Explore the material -
A. According to the text on rice syrup substitutes, how much molasses should replace 1 cup of rice syrup?
B. Reproduce word for word the part of the text on rice syrup substitutes from "Date syrup is, obviously, made" up to and including "or health shop.".

However, if you can’t add boiling hot sugar syrup to the recipe, this solution won’t work. Once it cools down it becomes very hard, if not rock solid.
Barley Malt Syrup – Strong, Sweet Flavors
We love a good barley malt syrup and feel that it is definitely underrated. This product has amazing flavor and color.
It will work great with most savory dishes because of its very dark color. When using it for baked goods (that are meant to be pale) it will only result in darker shades.
However, when used for sweetness purposes, like in glaze, it will do amazing! It is very sweet so you also only have to use ¾ cup of barley syrup per 1 cup of rice syrup.
It sometimes has a much thicker consistency than rice syrup, but you can quickly heat it to make it runnier and use it while semi-warm.
Just be aware that some malt syrups are very deep in flavor, almost like molasses that has a slight bitterness to it, so you might want to thin it with simple syrup or add less of it.
If you don’t want to add flavor to your product, opt for a more neutral-tasting substitute instead.
Molasses – Depth, Flavor, & Savory Dishes
Molasses is a very strongly flavored sugar syrup that is almost bitter. It works fantastic with all savory dishes that have saltiness to it.
Although it does get used in sweet dishes, its use is very limited and most recipes that result in brown end products like granola bars or brownies, etc.
Molasses does add depth to any dish and its thickness also acts as an excellent binding agent.
Molasses should be used in smaller quantities, about ½ cup molasses per 1 cup of rice syrup. This is only because of its strong flavor.
To make sure the recipe doesn’t change too much, add a simple sugar syrup (a combination of sugar and water) to make up the rest of the quantity required.
Alternatively, you can use corn syrup instead of simple syrup. If you are making sauces, glazes, marinades and braising liquids, this change in quantity might not even affect the recipe other than product a bit less.
Date Syrup – Sweetness & Versatility
Our last recommendation would have to be a date syrup. If you’ve never tried these, do yourself this favor – your life will forever be changed.
Date syrup is, obviously, made from dates. It is also sometimes labeled as “Silan” or “Date Nectar” and can be easily found at a drug store or health shop.
Date syrup does come in various consistencies and textures. Some are very runny while others are very thick, almost paste-like. Some are very shiny and a translucent brown while others are a textured caramel.
Some people will immediately stay away from this substitute, but we would urge you to embrace it. All these options mean you can choose exactly what you need.
You can choose a more syrup-like version that can be used in equal parts, or you can use a paste to create interesting texture differences. You can truly play around with this one.
The Best Substitutes For Rice Syrup
Now that we have discussed the best types of substitutes, we have gone the extra mile and even provide you with a list of the best products you can find:
|Substitutes Best For
|Karo Light Corn Syrup
|Maple Grove Farms Pure Maple Syrup
|Nature Nate’s Organic, Raw, Unfiltered Honey
|Browning, sweetness, consistency
|NuNaturals Stevia Simple Syrup
|Barry Farms Barley Malt Syrup
|Strong, sweet flavors
|Brer Rabbit Mild Unsulphured Molasses
|Depth, flavor, and savory dishes
|D’vash Date Syrup
We also have a full review of each so you can be sure you’re getting the right substitute for your cooking needs.

Dataset content -
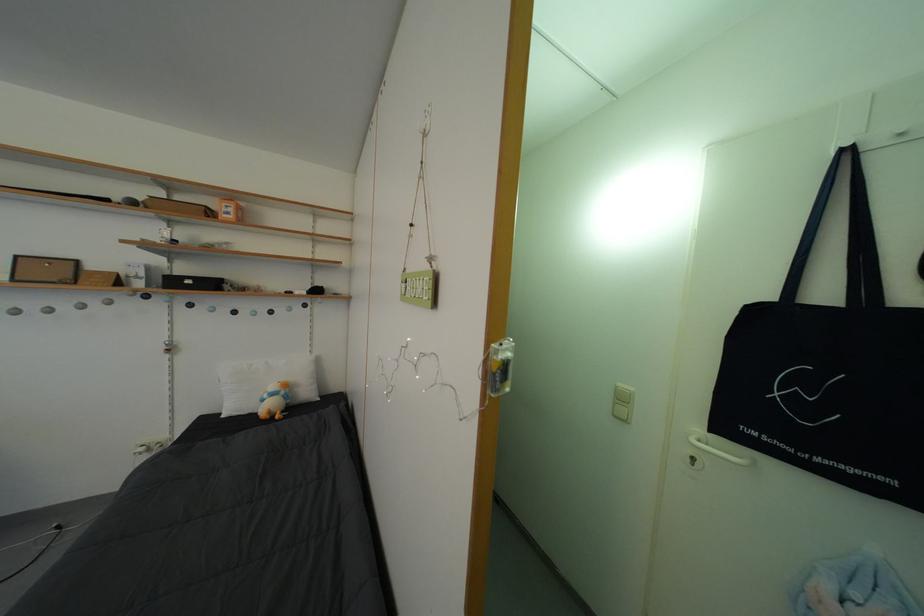
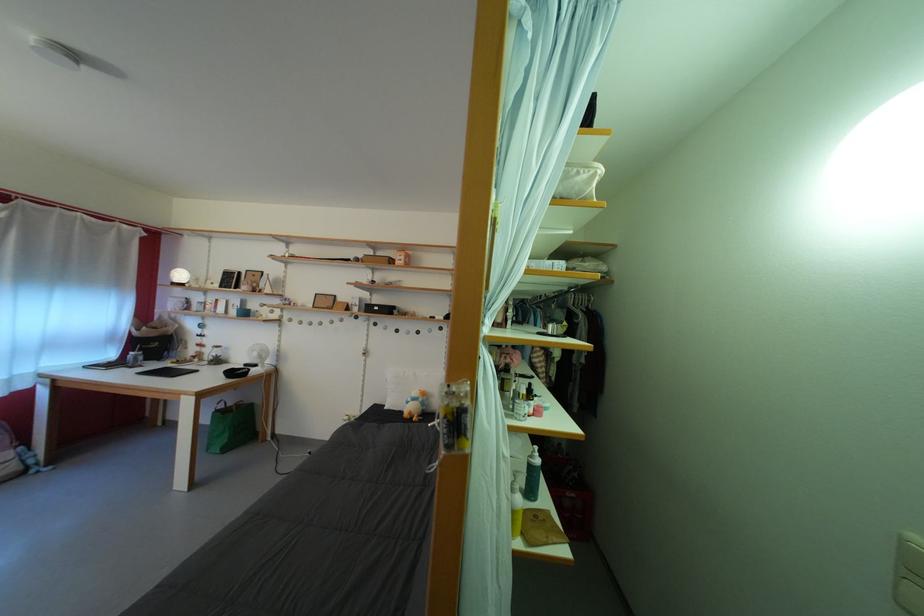
The point at (274,400) is marked in the first image. Where is the corresponding point in the second image?

(418, 405)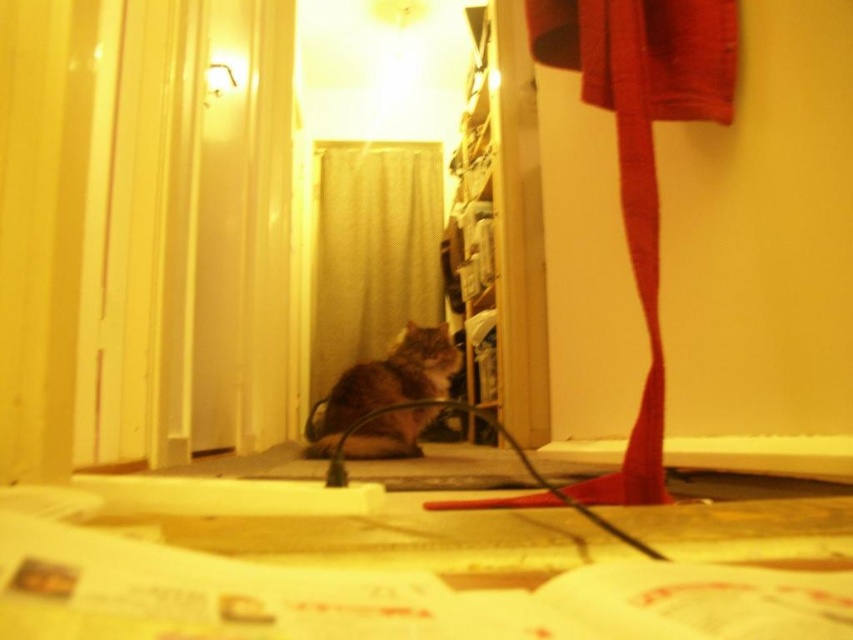
Question: Does white textured curtain at center have a larger size compared to tabby fur cat at center?

Choices:
 (A) yes
 (B) no

Answer: (A)

Question: Which point is farther to the camera?

Choices:
 (A) white textured curtain at center
 (B) tabby fur cat at center

Answer: (A)

Question: Is white textured curtain at center thinner than tabby fur cat at center?

Choices:
 (A) no
 (B) yes

Answer: (A)

Question: Which point appears closest to the camera in this image?

Choices:
 (A) (343, 452)
 (B) (376, 353)

Answer: (A)

Question: From the image, what is the correct spatial relationship of white textured curtain at center in relation to tabby fur cat at center?

Choices:
 (A) below
 (B) above

Answer: (B)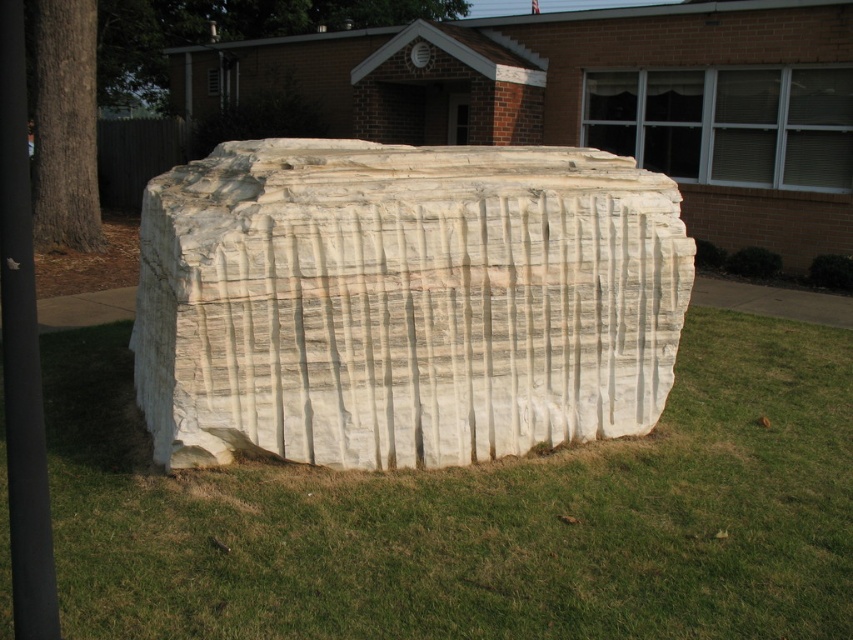
Question: Can you confirm if green grass at lower center is thinner than black plastic pole at left?

Choices:
 (A) yes
 (B) no

Answer: (B)

Question: Considering the relative positions of green grass at lower center and black plastic pole at left in the image provided, where is green grass at lower center located with respect to black plastic pole at left?

Choices:
 (A) below
 (B) above

Answer: (A)

Question: Which of the following is the farthest from the observer?

Choices:
 (A) white marble rock at center
 (B) black plastic pole at left

Answer: (A)

Question: Where is white marble rock at center located in relation to black plastic pole at left in the image?

Choices:
 (A) left
 (B) right

Answer: (B)

Question: Among these objects, which one is farthest from the camera?

Choices:
 (A) white marble rock at center
 (B) green grass at lower center

Answer: (A)

Question: Which of these objects is positioned farthest from the green grass at lower center?

Choices:
 (A) white marble rock at center
 (B) black plastic pole at left

Answer: (B)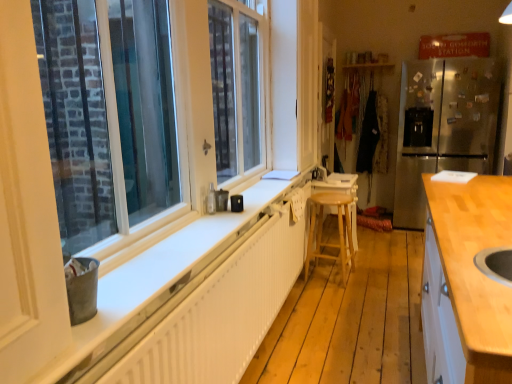
Where is `free space in front of light brown wooden stool at center`? free space in front of light brown wooden stool at center is located at coordinates (336, 297).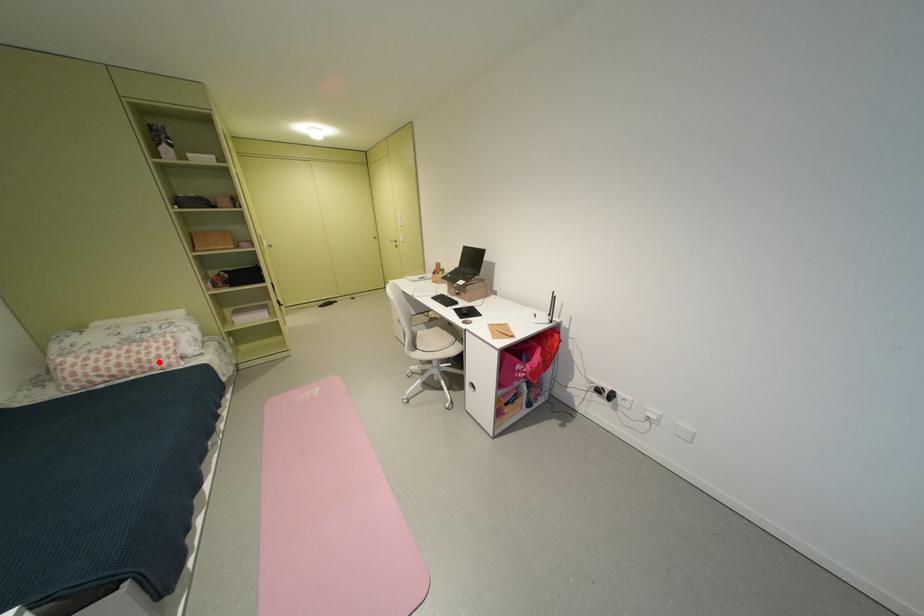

Set of answers -
A. About ½ cup of molasses per 1 cup of rice syrup.

B.
Date syrup is, obviously, made from dates. It is also sometimes labeled as “Silan” or “Date Nectar” and can be easily found at a drug store or health shop.